Eccoci, allora partiamo da tutto quello che succede oggi, mercoledì 19, perché è davvero la parte più viva della giornata e si sente subito che Milano si muove in tante direzioni diverse. Si comincia con l’intensità poetica di Chiharu Shiota. The moment the snow melts, che ti trascina in quelle installazioni fatte di fili e sospensioni, quasi un respiro lento dentro cui lasciarsi andare prima di passare all’energia rigorosa della Riccardo Muti Italian Opera Academy a Fondazione Prada, dove l’atmosfera è tutta concentrazione, musica e disciplina, come una camera dove ogni gesto conta. Da lì si scivola verso il cinema con la proiezione di Lezione di cinema e anteprima: “Jeunes mères”, che torna anche in un altro orario con Lezione di cinema e anteprima: “Jeunes mères”a. Intanto la città si muove tra immagini e memoria con Non uno di meno: capolavori di Zhang Yimou, mentre la musica dal vivo trova spazio con Vico dei miracoli per la Società dei Concerti, che ritorna anche in una seconda replica con Vico dei miracoli per la Società dei Concerti. Più avanti, tornando all’atmosfera più rilassata, ci si ritrova tra chiacchiere e baffi al bancone con Cocktail e baffi da Norah was drunk, che compare anche nella sua versione gemella Cocktail e baffi da Norah was drunk, e cambia completamente ritmo quando si torna verso la Scala per la potenza fisica di Serata Forsythe – The Blake Works, mentre al Carcano prende voce la storia di Giovanna dei disoccupati, seguita dalla sua replica gemella Giovanna dei disoccupati. Nel frattempo si apre anche l’omaggio affettuoso e coloratissimo di Moira per sempre, una di quelle cose che senti già dal titolo che mescolano malinconia e spettacolo. All’Elfo Puccini torna in scena l’energia teatrale de Il birraio di Preston, insieme alla sua versione parallela Il birraio di Preston, mentre per gli amanti della musica classica risuona la precisione del violino di Renaud Capuçon per la Società dei Concerti.

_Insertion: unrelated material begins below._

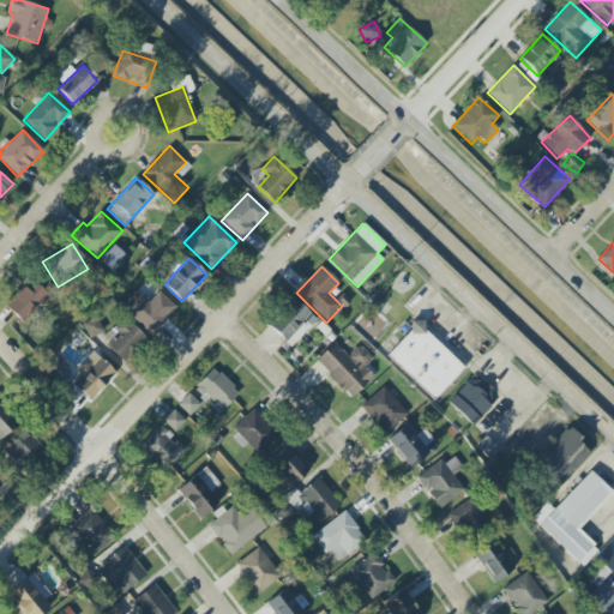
[(40,287),(31,295),(23,288),(5,306),(23,324),(49,296),(40,287)]
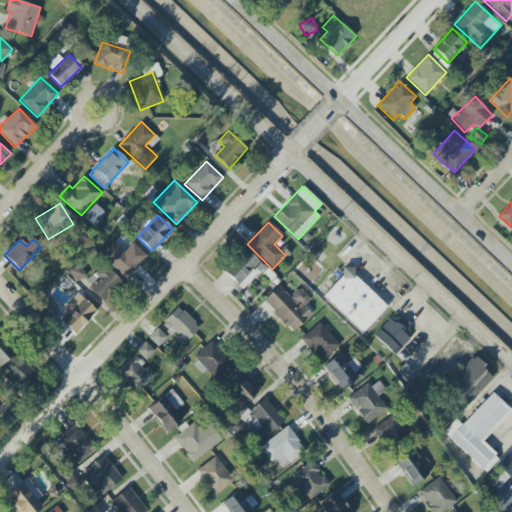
[(147,257),(133,243),(124,252),(114,242),(101,255),(126,279),(147,257)]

E quando arriva il momento di qualcosa di totalmente diverso, ecco l’energia esplosiva di Helloween al Forum, un vortice di luci e chitarre che spinge dritti alla serata, mentre sull’altro lato della città la musica torna solenne e altissima con Viotti e la Filarmonica della Scala in Duomo.

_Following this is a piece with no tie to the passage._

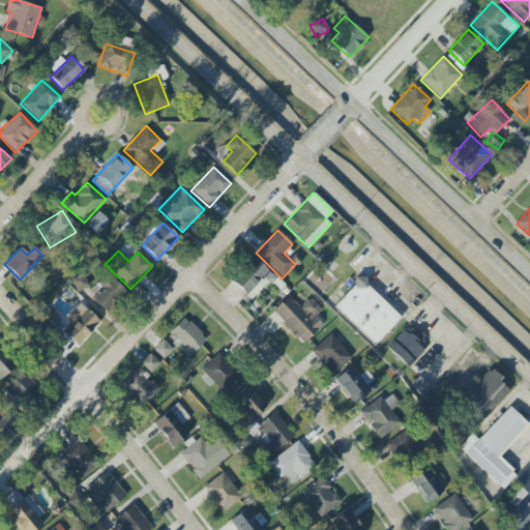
[(268,271),(254,258),(231,282),(246,295),(268,271)]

Da qui si scivola piano verso i giorni precedenti, riprendendo il ritmo da martedì con la dimensione domestica e scultorea di Profondamente Damiano, e poi con lo slancio narrativo di Mario Ceroli. Teatro domestico, che dialoga con la sensibilità letteraria della storia raccontata ne La principessa di Lampedusa. Intanto continua la musica con la brillantezza di Così fan tutte, mentre sul fronte teatrale arriva l’ironia affilata de La fregatura di avere un'anima, e la scena musicale torna a esplodere con Rocky Horror Show torna al Tam con Jason Donovan.
Scendendo ancora di un passo si torna a lunedì, quando la città iniziava già a scaldarsi con il fascino visuale del Wildlife Photographer of the Year, prima di buttarsi nell’atmosfera natalizia del Villaggio delle meraviglie e nel calore del Mercatino di beneficenza moda e vintage alla parrocchia di S. Maria Incoronata. Più in là la città si riempiva di cinema con il Filmmaker Festival, per poi tornare alla musica con Linecheck 2025 da Base.

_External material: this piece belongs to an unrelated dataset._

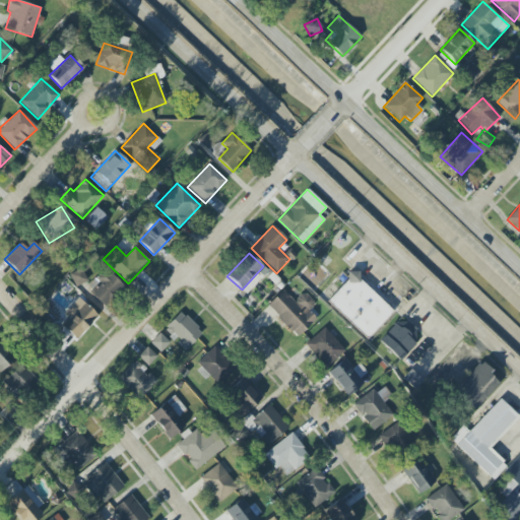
[(104,307),(122,285),(104,269),(85,289),(104,307)]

Da qui comincia un viaggio che va indietro nei giorni e attraversa tutte le mostre, gli spettacoli, le aperture e i percorsi che hai raccolto. Restando nella scia teatrale e artistica c’era Quando l’essenziale è invisibile, insieme al balletto ironico de La bella mai addormentata, mentre per chi ama la storia dell’arte si aprivano percorsi come Oltre il futurismo, L’angelo del focolare e il racconto cinematografico de Il vedovo. Proseguendo si incontrava anche la grande scena del Teatro Strehler: Riccardo III, e poi i percorsi storici e visivi di Si combatteva qui! Italia 1943-1945 e l’immaginario digitale di Yuji Mizuta. Simulacrum, fino ad arrivare all’intensità urbana di Teatro Fontana: La città dei vivi e al mondo creativo di Storie Nascoste nella Cucina degli Anime.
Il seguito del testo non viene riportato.